Crypto analyst Deso accuses Tether of utilizing dangerous monetary loops and borrowed funds as a substitute of actual USD to again USDT.
Tether’s HQ transfer to El Salvador and claims of $150B USDT management by its co-founder spark additional considerations over transparency.
A viral publish on X by crypto analyst Deso has raised critical questions in regards to the stability of Tether (USDT)—the world’s largest stablecoin. Deso claims Tether will not be totally backed by actual US {dollars}, however as a substitute by borrowed cash and dangerous monetary loops, probably endangering all the crypto market.
Analyst Warns of Ponzi-Like Construction Behind Tether
Tether, designed to take care of a 1:1 peg with the US greenback, is extensively utilized in crypto buying and selling and DeFi. Nevertheless, Deso alleges that actual greenback backing could also be lacking. Based on his evaluation, corporations are leveraging borrowed funds to purchase USDT, changing it into crypto like Bitcoin, after which promoting it for {dollars}—repeating the cycle.

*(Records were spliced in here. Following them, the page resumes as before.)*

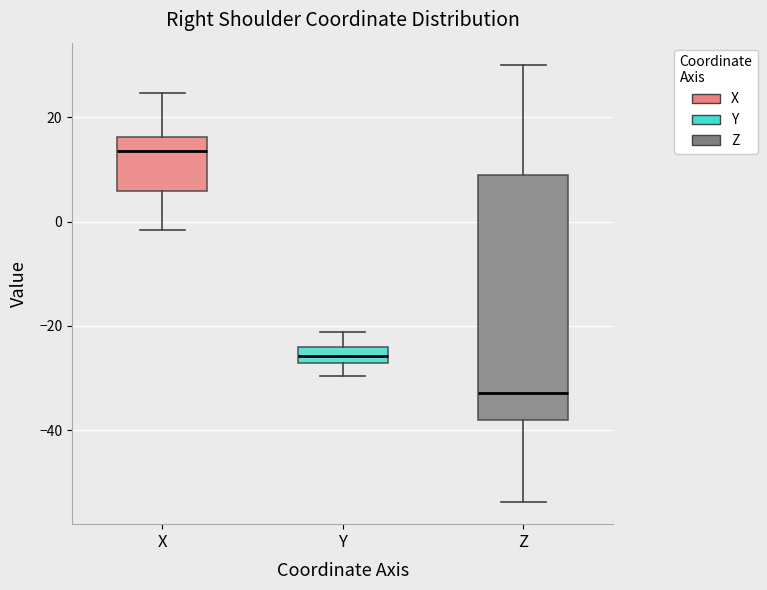

Where does the upper whisker of the box for X end on the y-axis? The values are not printed on the chart, so give them approximately, as read against the axis.

24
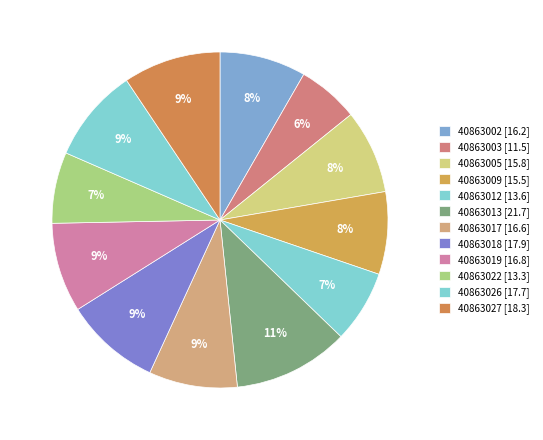

Which has a higher value, 40863013 or 40863026?

40863013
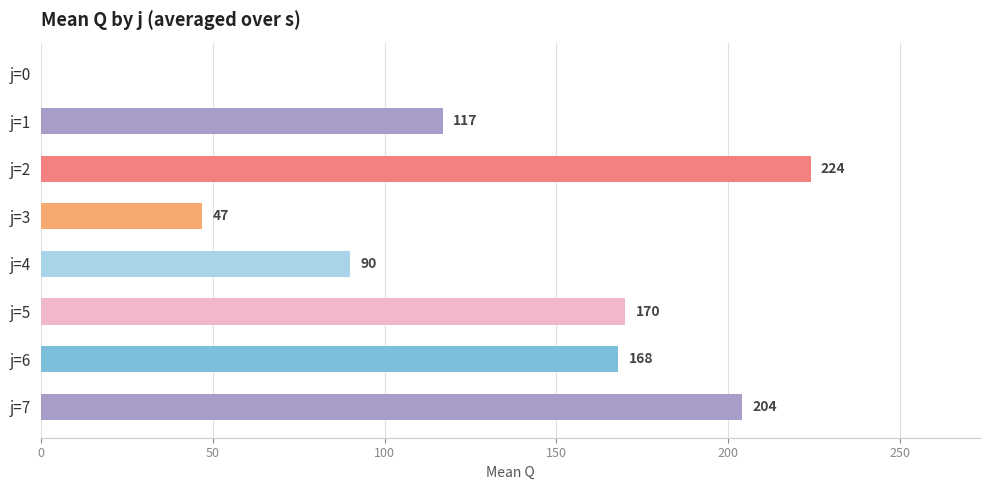

At which label is the value closest to 112?

j=1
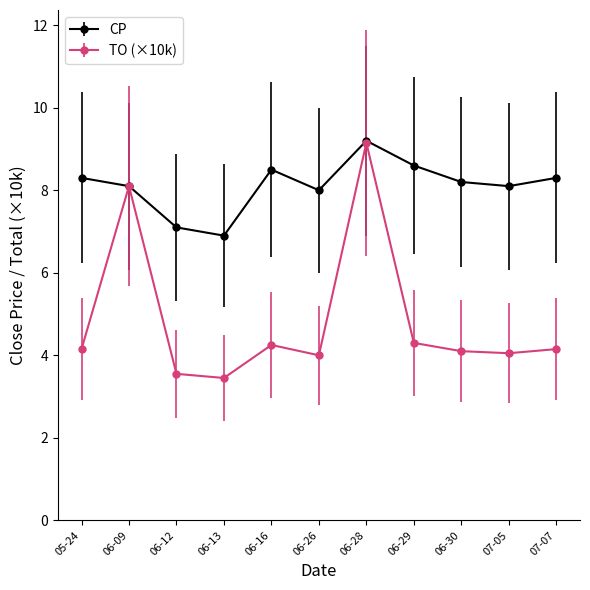

At which category is the sum across all series the highest?

06-28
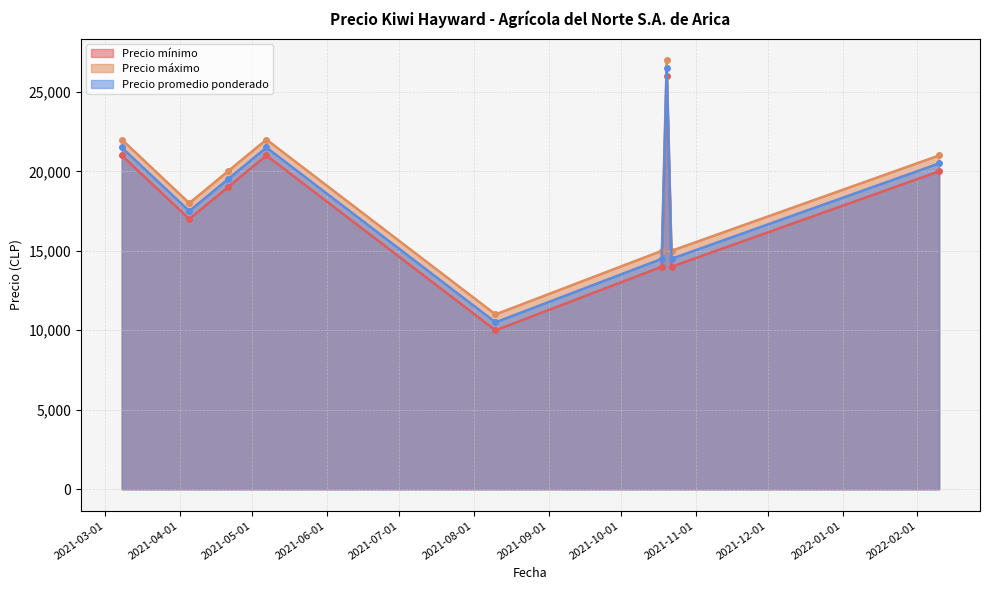

What is the value of the Precio promedio ponderado point at the 9th from the left?

20500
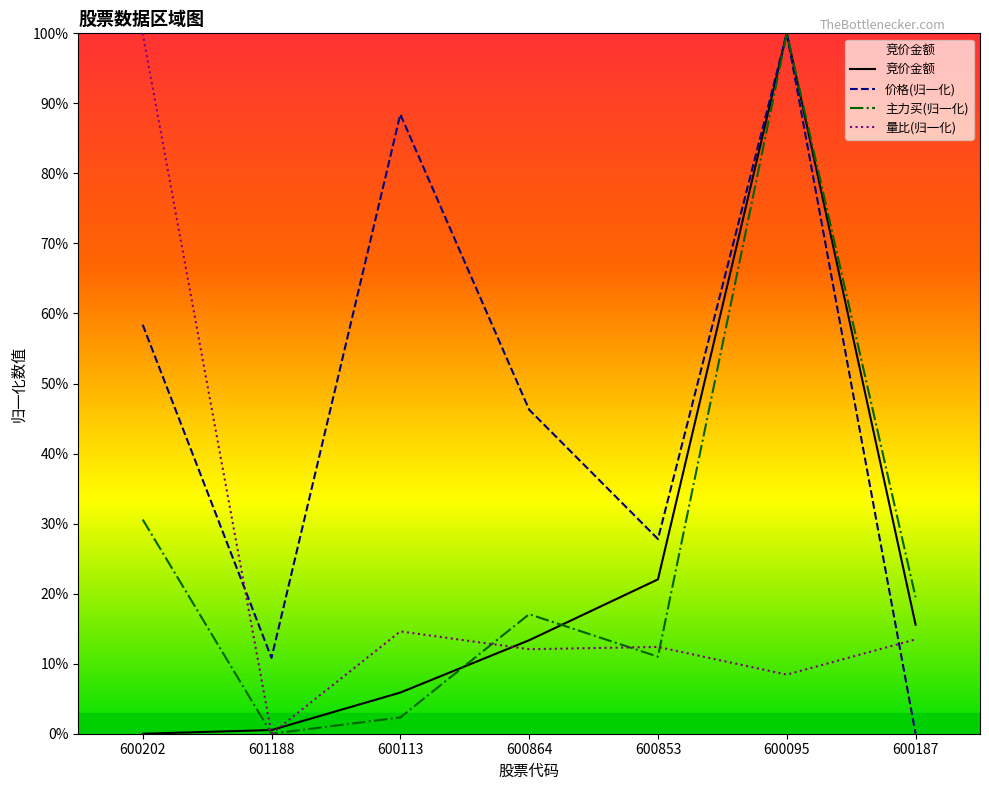

Reading left to right, extract all data points from this chart.

竞价金额: 0.0	0.5	5.9	13.3	22.0	100.0	15.6
价格(归一化): 58.4	10.8	88.4	46.3	27.8	100.0	0.0
主力买(归一化): 30.6	0.0	2.3	17.1	11.0	100.0	19.5
量比(归一化): 100.0	0.0	14.6	12.1	12.4	8.4	13.5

The important thing gamers he names: Abraxas, Cumberland, and Wintermute. These corporations allegedly depend on excessive crypto costs and fixed demand to maintain the loop.
If costs fall or demand dries up, the system might collapse, leaving borrowed cash unpaid—a setup Deso likens to a Ponzi scheme.
Tether’s El Salvador Transfer Raises Eyebrows
In a separate publish, Deso highlighted that Tether not too long ago shifted its headquarters to El Salvador, a nation with out an extradition treaty with the U.S.
He additionally flagged that Tether’s co-founder, Giancarlo Devasini, now controls at the very least $150 billion in USDT, as per blockchain monitoring instruments like Arkham Intelligence.
Deso has referred to as on journalists, investigators, and the broader crypto neighborhood to scrutinize Tether’s reserves and operational practices extra intently.